Search for the word "ТЕНи" in the entries. Each line that holds it should be copied.

Items from a data source
----------

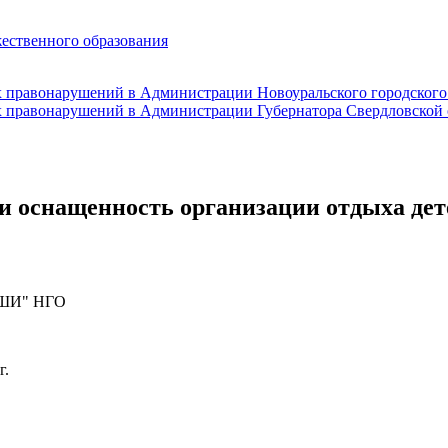
жественного образования
и оснащенность организации отдыха дет
"ДШИ" НГО
г.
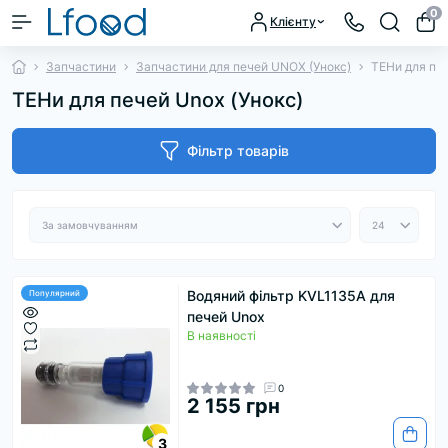
0
Клієнту
Запчастини
Запчастини для печей UNOX (Унокс)
ТЕНи для печ
ТЕНи для печей Unox (Унокс)
Фільтр товарів
Водяний фільтр KVL1135A для
Популярний
печей Unox
В наявності
0
2 155 грн
3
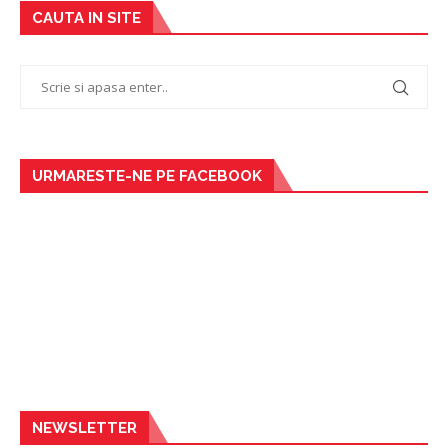
CAUTA IN SITE
URMARESTE-NE PE FACEBOOK
NEWSLETTER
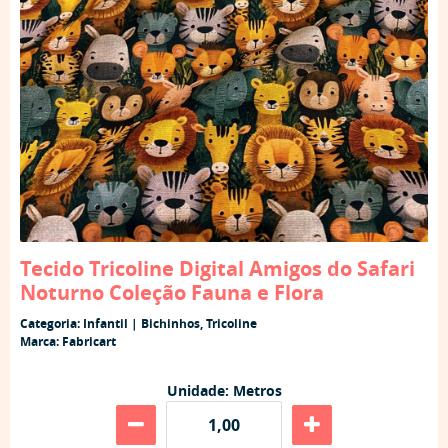
Tecido Tricoline Digital Amigos do Safari
Noturno Coleção Fauna e Flora
Categoria:
Infantil | Bichinhos
,
Tricoline
Marca:
Fabricart
Unidade: Metros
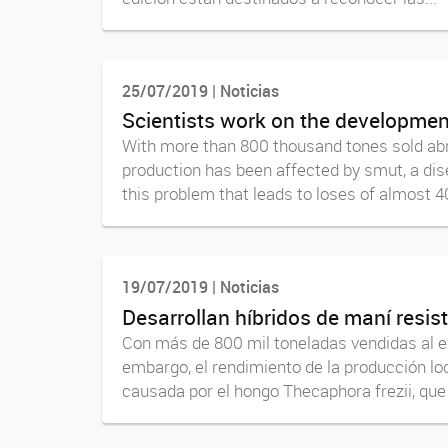
25/07/2019 | Noticias
Scientists work on the development
With more than 800 thousand tones sold abro
production has been affected by smut, a dise
this problem that leads to loses of almost 40
19/07/2019 | Noticias
Desarrollan híbridos de maní resis
Con más de 800 mil toneladas vendidas al ex
embargo, el rendimiento de la producción l
causada por el hongo Thecaphora frezii, que 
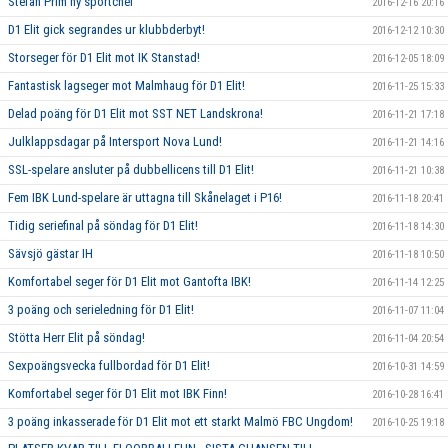
Stefan Prim ny sportchef
2016-12-16 20:16
D1 Elit gick segrandes ur klubbderbyt!
2016-12-12 10:30
Storseger för D1 Elit mot IK Stanstad!
2016-12-05 18:09
Fantastisk lagseger mot Malmhaug för D1 Elit!
2016-11-25 15:33
Delad poäng för D1 Elit mot SST NET Landskrona!
2016-11-21 17:18
Julklappsdagar på Intersport Nova Lund!
2016-11-21 14:16
SSL-spelare ansluter på dubbellicens till D1 Elit!
2016-11-21 10:38
Fem IBK Lund-spelare är uttagna till Skånelaget i P16!
2016-11-18 20:41
Tidig seriefinal på söndag för D1 Elit!
2016-11-18 14:30
Sävsjö gästar IH
2016-11-18 10:50
Komfortabel seger för D1 Elit mot Gantofta IBK!
2016-11-14 12:25
3 poäng och serieledning för D1 Elit!
2016-11-07 11:04
Stötta Herr Elit på söndag!
2016-11-04 20:54
Sexpoängsvecka fullbordad för D1 Elit!
2016-10-31 14:59
Komfortabel seger för D1 Elit mot IBK Finn!
2016-10-28 16:41
3 poäng inkasserade för D1 Elit mot ett starkt Malmö FBC Ungdom!
2016-10-25 19:18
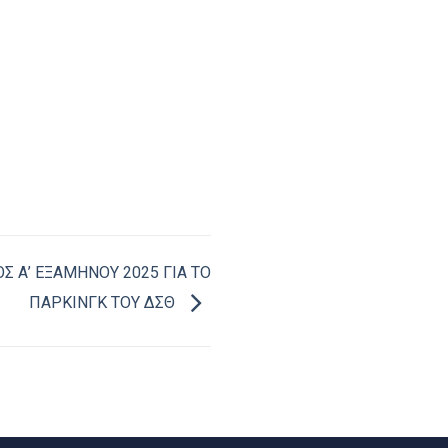
 Α’ ΕΞΑΜΗΝΟΥ 2025 ΓΙΑ ΤΟ
ΠΑΡΚΙΝΓΚ ΤΟΥ ΔΣΘ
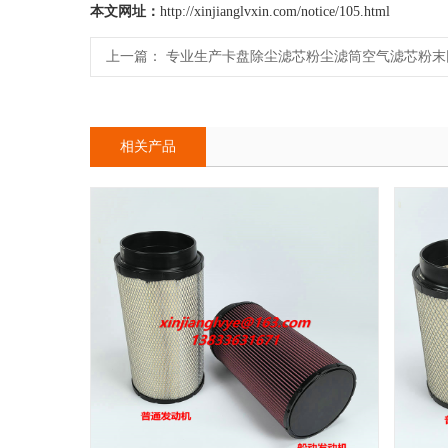
本文网址：
http://xinjianglvxin.com/notice/105.html
上一篇：
专业生产卡盘除尘滤芯粉尘滤筒空气滤芯粉末回收
相关产品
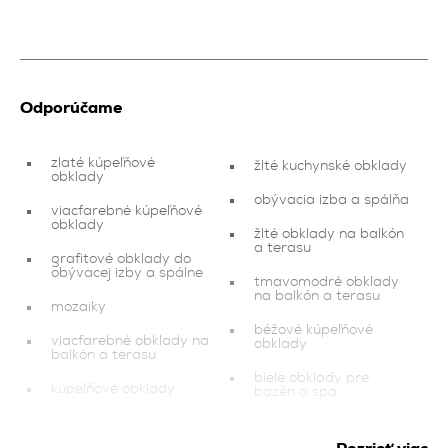
Odporúčame
zlaté kúpeľňové
žlté kuchynské obklady
obklady
obývacia izba a spálňa
viacfarebné kúpeľňové
obklady
žlté obklady na balkón
a terasu
grafitové obklady do
obývacej izby a spálne
tmavomodré obklady
na balkón a terasu
mozaiky
béžové kúpeľňové
viacfarebné obklady na
obklady
balkón a terasu
biele obklady pre
kúpeľňové obklady
bazén a spa
fasáda
medené kuchynské
obklady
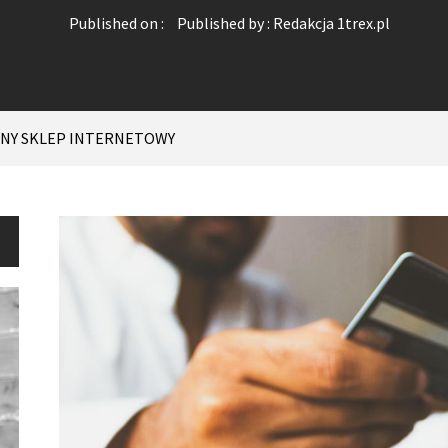
Published on :
Published by :
Redakcja 1trex.pl
LNY SKLEP INTERNETOWY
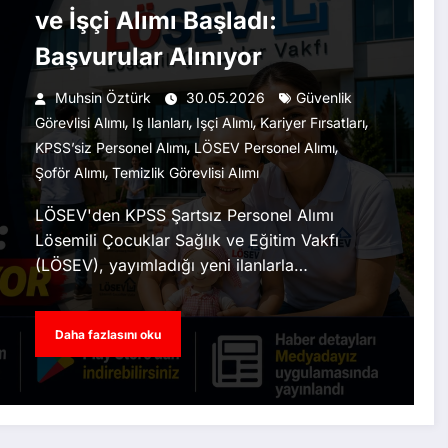
ve İşçi Alımı Başladı:
Başvurular Alınıyor
Muhsin Öztürk
30.05.2026
Güvenlik
,
,
,
,
Görevlisi Alımı
Iş Ilanları
Işçi Alımı
Kariyer Fırsatları
,
,
KPSS’siz Personel Alımı
LÖSEV Personel Alımı
,
Şoför Alımı
Temizlik Görevlisi Alımı
LÖSEV'den KPSS Şartsız Personel Alımı
Lösemili Çocuklar Sağlık ve Eğitim Vakfı
(LÖSEV), yayımladığı yeni ilanlarla…
Daha fazlasını oku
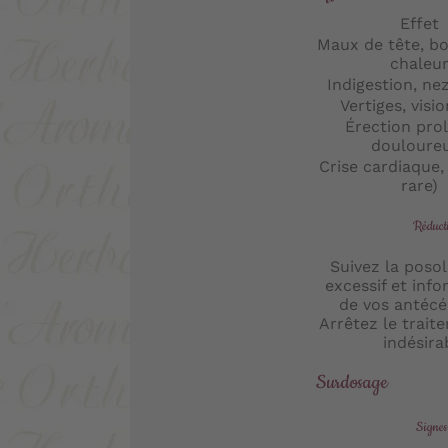
Effet
Maux de tête, b
chaleu
Indigestion, ne
Vertiges, visi
Érection pro
douloure
Crise cardiaque,
rare)
Réducti
Suivez la posolo
excessif et inf
de vos antécé
Arrêtez le trait
indésira
Surdosage
Signes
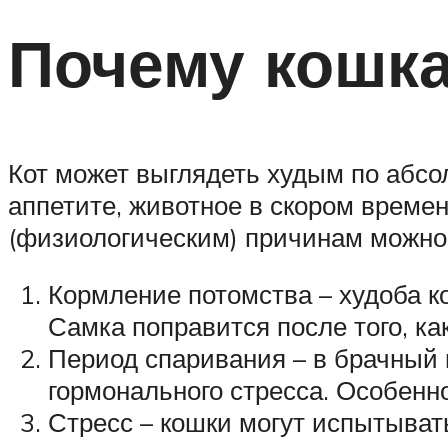
Почему кошка
Кот может выглядеть худым по абс
аппетите, животное в скором време
(физиологическим) причинам можно 
Кормление потомства – худоба к
Самка поправится после того, к
Период спаривания – в брачный 
гормонального стресса. Особенн
Стресс – кошки могут испытывать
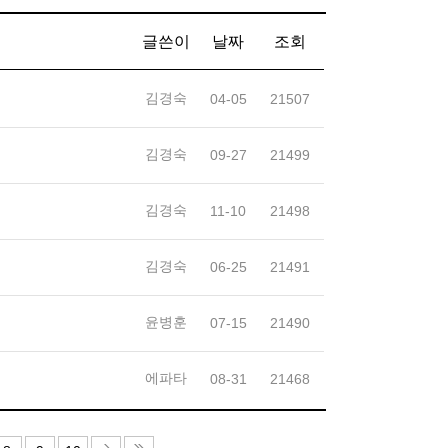
글쓴이
날짜
조회
김경숙
04-05
21507
김경숙
09-27
21499
김경숙
11-10
21498
김경숙
06-25
21491
윤병훈
07-15
21490
에파타
08-31
21468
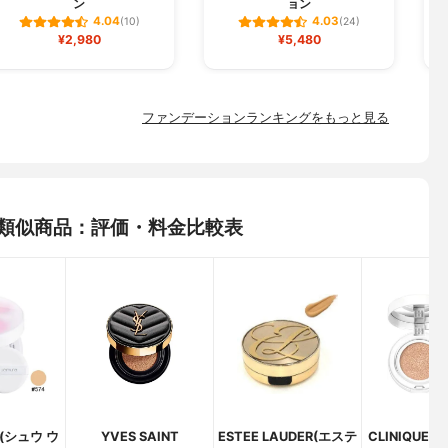
ン
ョン
4.04
4.03
(10)
(24)
¥2,980
¥5,480
ファンデーションランキングをもっと見る
ーキの類似商品：評価・料金比較表
a(シュウ ウ
YVES SAINT
ESTEE LAUDER(エステ
CLINIQUE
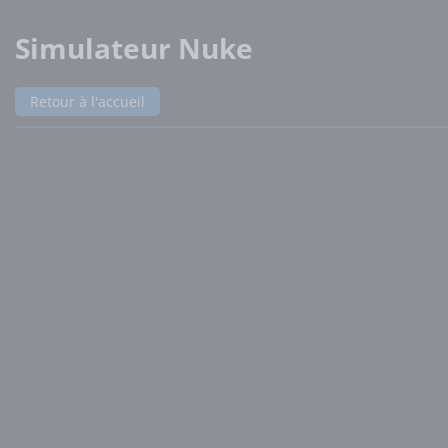
Simulateur Nuke
Retour à l'accueil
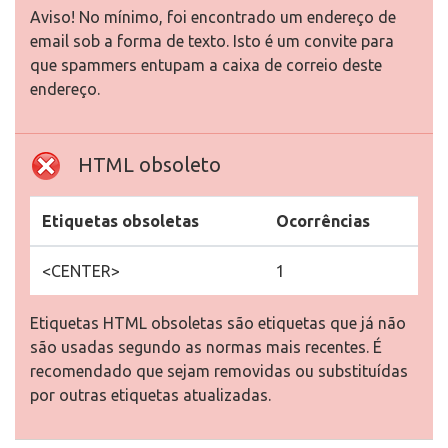
Aviso! No mínimo, foi encontrado um endereço de
email sob a forma de texto. Isto é um convite para
que spammers entupam a caixa de correio deste
endereço.
HTML obsoleto
Etiquetas obsoletas
Ocorrências
<CENTER>
1
Etiquetas HTML obsoletas são etiquetas que já não
são usadas segundo as normas mais recentes. É
recomendado que sejam removidas ou substituídas
por outras etiquetas atualizadas.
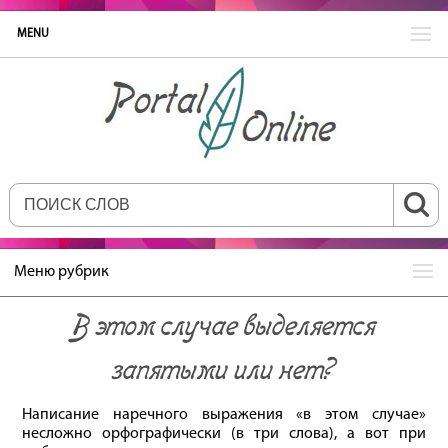
MENU
Меню рубрик
В этом случае выделяется
запятыми или нет?
Написание наречного выражения «в этом случае»
несложно орфографически (в три слова), а вот при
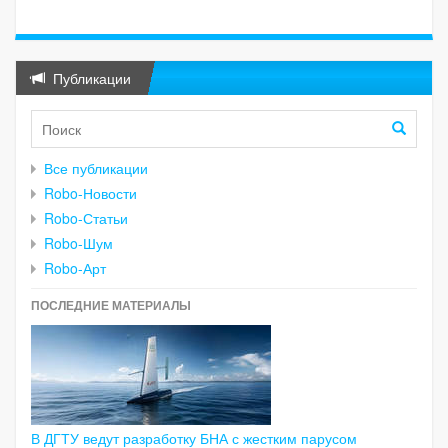
Публикации
Все публикации
Robo-Новости
Robo-Статьи
Robo-Шум
Robo-Арт
ПОСЛЕДНИЕ МАТЕРИАЛЫ
В ДГТУ ведут разработку БНА с жестким парусом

----------

- **Result for this exercise**
ТЕНи для печ
ТЕНи для печей Unox (Унокс)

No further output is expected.